When I do unzip -l zipfilename, I see

1295627  08-22-11 07:10   A.pdf
473980  08-22-11 07:10   B.pdf
...

I only want to see the filenames. I try this

unzip -l zipFilename | cut -f4 -d" "

but I don't think the delimiter is just " ".

Answer 1

Assuming none of the files have spaces in names:

unzip -l filename.zip | awk '{print $NF}'

My unzip output has both a header and footer, so the awk script becomes:

unzip -l filename.zip | awk '/-----/ {p = ++p % 2; next} p {print $NF}'

---

A version that handles filenames with spaces:

unzip -l filename.zip | awk '
    /----/ {p = ++p % 2; next}
    $NF == "Name" {pos = index($0,"Name")}
    p {print substr($0,pos)}
'

Answer 2

The easiest way to do this is to use the following command:

unzip -Z -1 archive.zip

or

zipinfo -1 archive.zip

This will list only the file names, one on each line.

The two commands are exactly equivalent.
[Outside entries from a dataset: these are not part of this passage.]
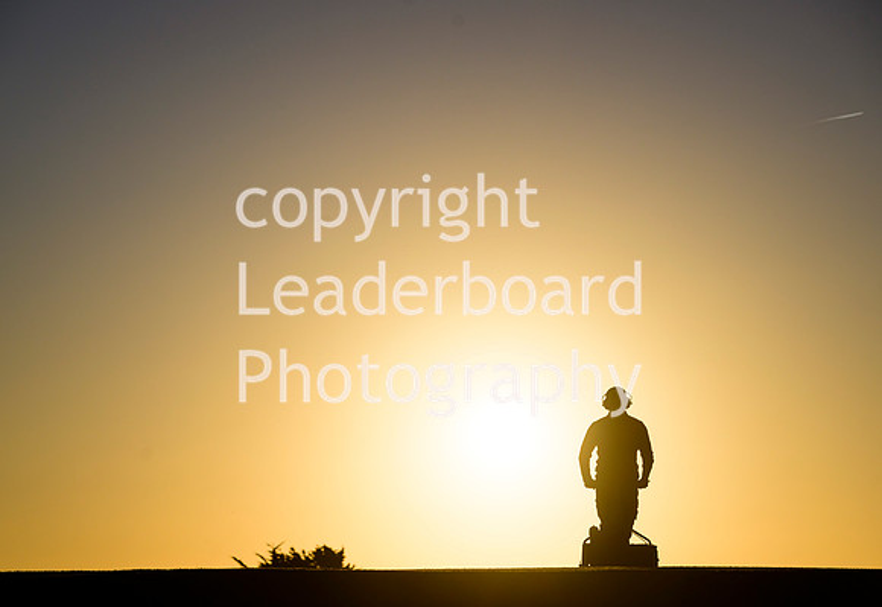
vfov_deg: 11.0
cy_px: 316
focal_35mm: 128
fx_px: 3157
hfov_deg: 15.9
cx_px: 409
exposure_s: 1/16000
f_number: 5.6
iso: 320
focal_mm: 120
The -Z option tells unzip to treat the rest of the options as zipinfo options. See the man pages for unzip and zipinfo.

Answer 3

If you need to cater for filenames with spaces, try:

unzip -l zipfilename.zip | awk -v f=4  ' /-----/ {p = ++p % 2; next} p { for (i=f; i<=NF;i++) printf("%s%s", $i,(i==NF) ? "\n" : OFS) }'

Answer 4

Use awk:

unzip -l zipfilename | awk '{print $4}'